VISTA DO TERRAÇO ITÁLIA
São Paulo, até 1910 era uma província tocada a burros. Os barões do café tinham seus casarões e o resto era pouco mais que uma grande vila. Em pouco mais de 100 anos passou a ser a maior cidade da América Latina e uma das maiores do mundo. É pouco tempo. O século XX, para São Paulo, foi o mais veloz e o mais audaz.” (Jane Darckê Avelar)

26.1.15

QUAL O TEATRO MAIS ANTIGO DO RIO DE JANEIRO?

A pergunta “Qual o teatro mais antigo do Rio?” tem duplo sentido. Você pode querer saber qual dos teatros atualmente existentes no Rio é o mais antigo, ou qual foi o primeiro teatro aberto no Rio? Vamos por partes.

DOS TEATROS ATUALMENTE EXISTENTES QUAL O MAIS ANTIGO?

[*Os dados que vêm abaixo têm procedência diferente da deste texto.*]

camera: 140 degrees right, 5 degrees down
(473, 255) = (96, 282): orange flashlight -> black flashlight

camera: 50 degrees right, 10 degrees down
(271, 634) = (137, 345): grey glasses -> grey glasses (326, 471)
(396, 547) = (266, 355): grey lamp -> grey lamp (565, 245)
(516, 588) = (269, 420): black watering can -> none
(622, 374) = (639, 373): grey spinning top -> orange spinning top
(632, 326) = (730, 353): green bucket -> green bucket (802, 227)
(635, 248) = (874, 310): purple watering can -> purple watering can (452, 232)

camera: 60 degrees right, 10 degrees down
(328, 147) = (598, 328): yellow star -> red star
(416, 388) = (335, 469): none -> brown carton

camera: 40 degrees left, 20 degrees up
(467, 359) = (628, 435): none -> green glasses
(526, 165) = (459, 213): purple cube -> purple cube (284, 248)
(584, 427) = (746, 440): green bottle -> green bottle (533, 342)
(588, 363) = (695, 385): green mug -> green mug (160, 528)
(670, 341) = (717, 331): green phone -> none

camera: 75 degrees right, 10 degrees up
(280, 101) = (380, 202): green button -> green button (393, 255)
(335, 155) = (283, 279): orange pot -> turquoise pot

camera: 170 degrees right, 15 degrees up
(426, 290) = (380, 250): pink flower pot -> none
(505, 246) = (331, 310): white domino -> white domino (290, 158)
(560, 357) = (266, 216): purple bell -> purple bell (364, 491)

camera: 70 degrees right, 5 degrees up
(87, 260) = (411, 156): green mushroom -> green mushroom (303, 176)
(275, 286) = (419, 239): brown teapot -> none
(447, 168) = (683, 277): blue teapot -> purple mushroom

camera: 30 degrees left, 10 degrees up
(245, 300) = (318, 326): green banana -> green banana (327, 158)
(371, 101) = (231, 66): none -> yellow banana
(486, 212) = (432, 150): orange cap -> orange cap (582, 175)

Se você entrar na página do Teatro João Caetano no site da Secretaria de Cultura vai ler que é “a casa de espetáculos mais antiga da cidade”. Também na Wikipedia você lerá que "o Teatro João Caetano é [...] o mais antigo da cidade do Rio de Janeiro", o que é verdade se levarmos em conta o João Caetano propriamente dito, em sua "encarnação" atual de 1930, e a sucessão de casas de espetáculo que o antecederam naquele mesmo espaço.

Tudo começou em 1813 com a inauguração ali do Real Theatro de São João, o primeiro grande teatro do país e uma das primeiras construções neoclássicas da cidade (antes mesmo da chegada da Missão Artística Francesa), destruído em 1824 por um incêndio do qual foi testemunha ocular o viajante germano-báltico Ernst Ebel: "Quando eu me dirigia, enfim , para casa, assustou-me de súbito o alarme de um incêndio. Indagando apontaram-me o Largo do Teatro, para onde dirigi-me às pressas. Ainda distante, já via o imenso clarão e, ao aproximar-me estava o teatro todo envolto em chamas."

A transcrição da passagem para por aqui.